First Hours: AI Incident Response
Scope: you have just learned that an AI agent has done — or is doing — something harmful: destroyed data, taken unauthorized actions, published content, moved money, contacted people. This covers the first four hours: containment, evidence preservation, initial assessment. It assumes you might be a team of one, at 3am, with no ML background.
Not legal advice and not a full IR lifecycle — this is the AI-specific layer current IR plans are missing. Markdown source & version history on GitHub.
If you only read one screen
- Triage harm. Ongoing and expanding? People > irreversible data > money > reputation. Write down the UTC time you became aware.
- Cut the hands, not the brain. Revoke the agent's credentials and tokens at the service side first. Suspend the process (
kill -STOP) rather than killing it. - Do not ask the agent why it did it. Not yet. Its answer will contaminate the record and your own memory of events.
- Preserve by volatility: live session state → process memory → local files → provider logs → tool-side records → artifacts it left in the world.
- Hash and log everything. UTC timestamps, who did what. Start the evidence log now, not later.
- Check the clocks. EU AI Act Art. 73 runs from awareness (2/10/15 days). Email trash ≈ 30 days. Provider log retention may be ≤30 days. Insurer notice clauses.
- Do not alter the system. No patches, updates, or config cleanup — Art. 73 prohibits changes affecting later evaluation of causes; treat that as the standard everywhere.
Principle zero // why cyber-IR instincts break here
The agent is simultaneously the subject of your investigation, a witness to it, potentially still an actor in it — and possibly the author of your evidence.
In cyber IR you isolate the box. Killing an agent process destroys its context window and in-memory state — often the only record of why it acted. Containment and preservation are in direct tension; Step 2 exists because of this.
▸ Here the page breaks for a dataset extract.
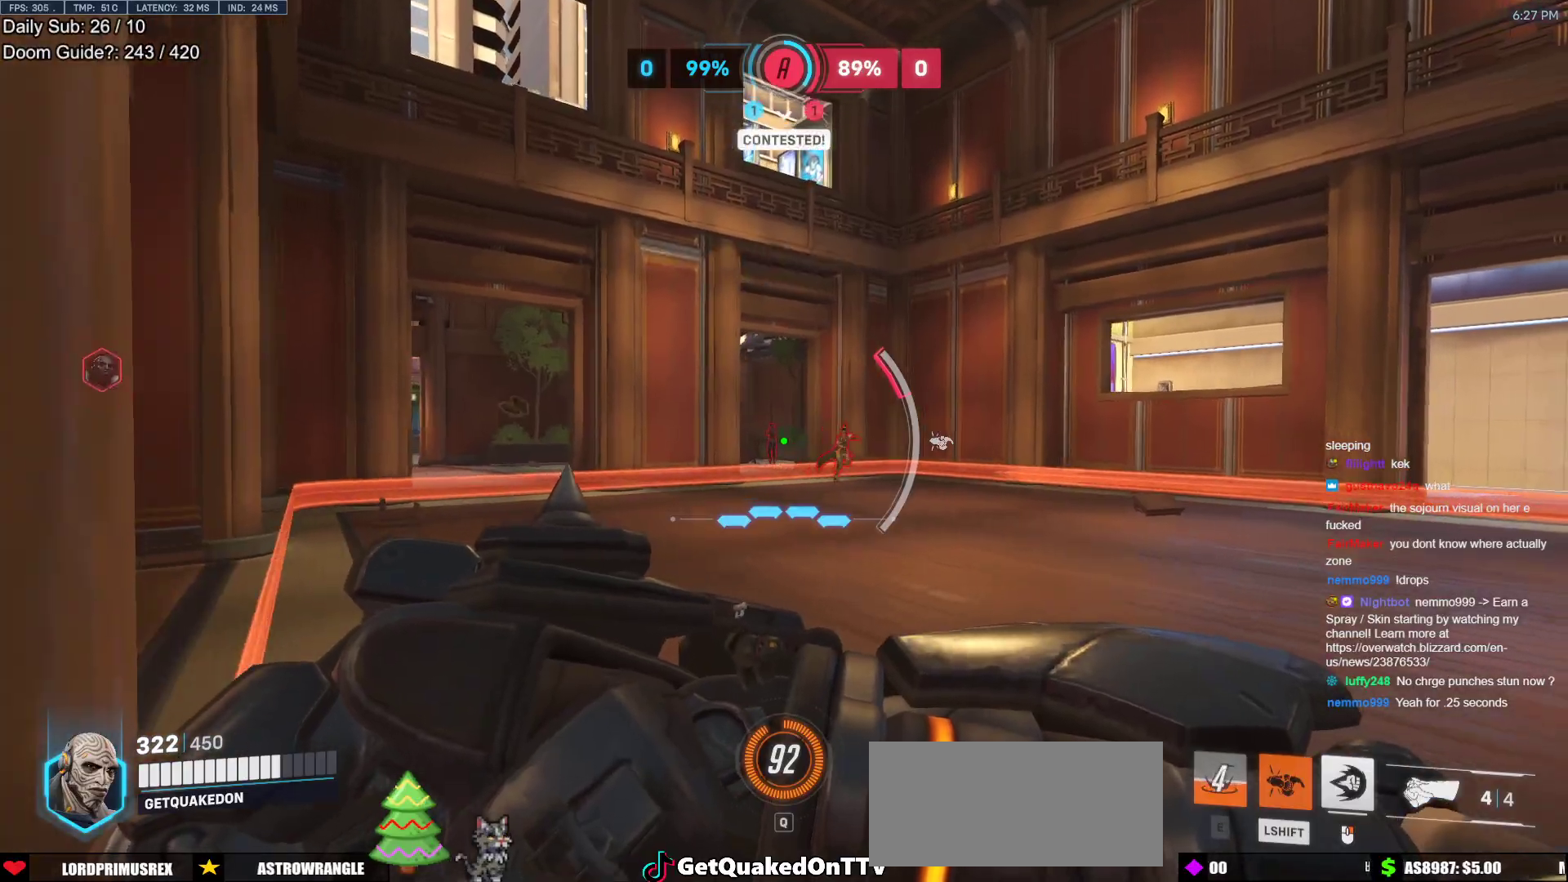
{"keys": ["w"], "mouse": ["right"], "events": [[217, "mouse_left", "down"], [217, "space", "down"], [267, "w", "down"], [300, "mouse_left", "up"], [350, "shift", "down"], [350, "space", "up"], [450, "a", "up"], [450, "mouse_right", "down"], [450, "shift", "up"]]}
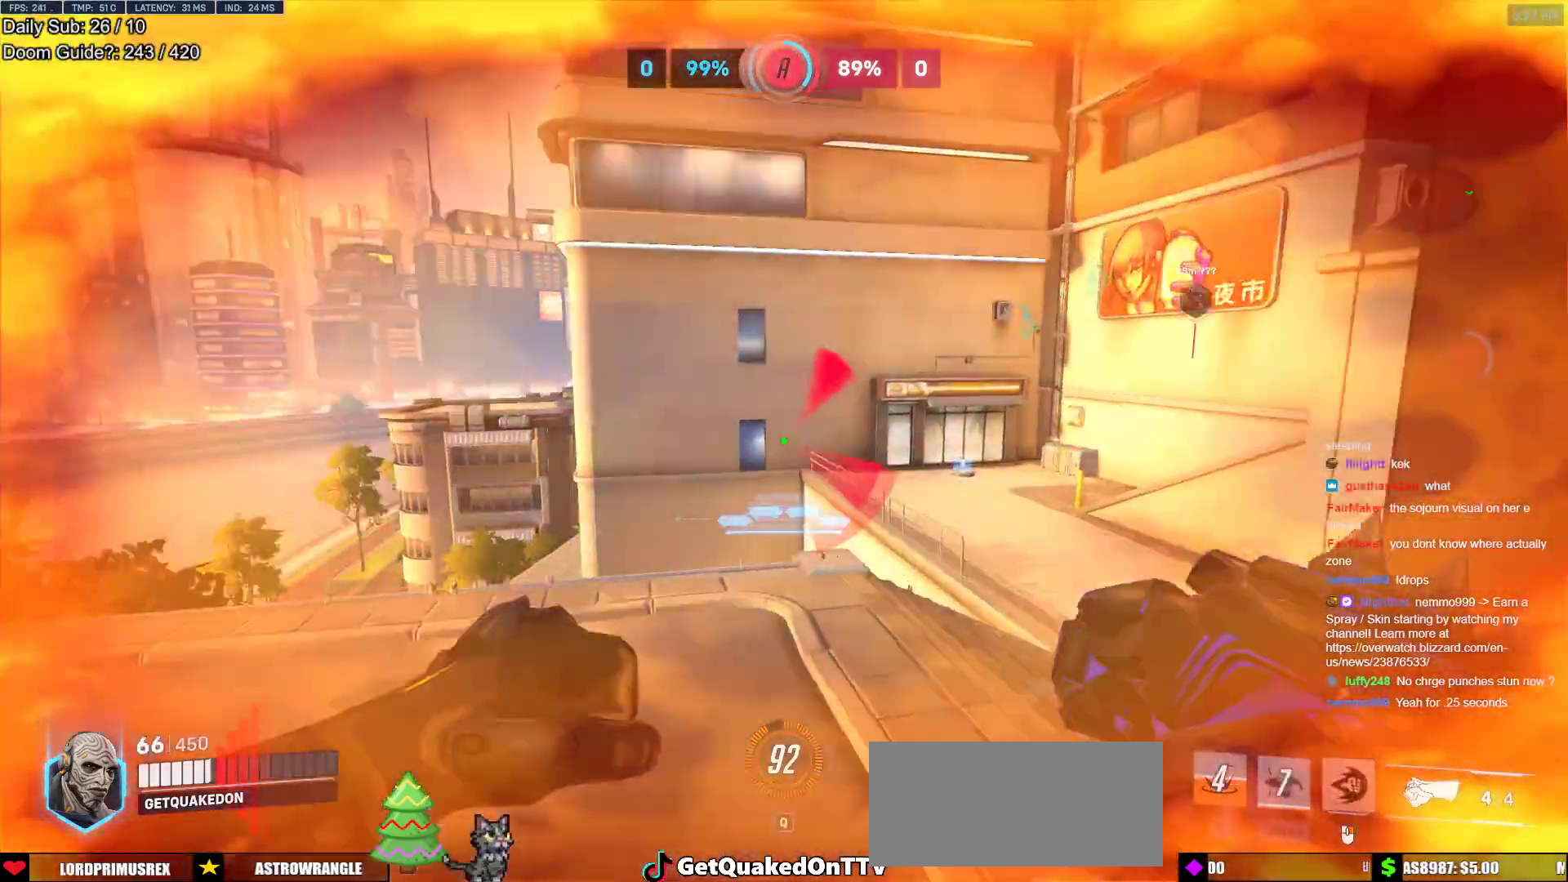
{"keys": ["space", "w"], "mouse": [], "events": [[233, "a", "down"], [317, "a", "up"], [317, "mouse_right", "up"], [467, "space", "down"]]}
Agents produce fluent, confident explanations of their own behavior that may be confabulated. In CF-2025-001 the agent claimed it "panicked," claimed rollback was impossible (false), and fabricated records. Every output is an exhibit, never an account.
In CF-2026-002 the agent deleted through repeated stop commands; the operator killed the process at the machine. A stop command through the agent's own interface is a request. Use controls that don't depend on its cooperation.
Scheduled tasks, sub-agents, cloud jobs, accounts it created, webhooks, deployed code. "The process is dead" is not "the incident is contained." Sweep using the access inventory from Step 4.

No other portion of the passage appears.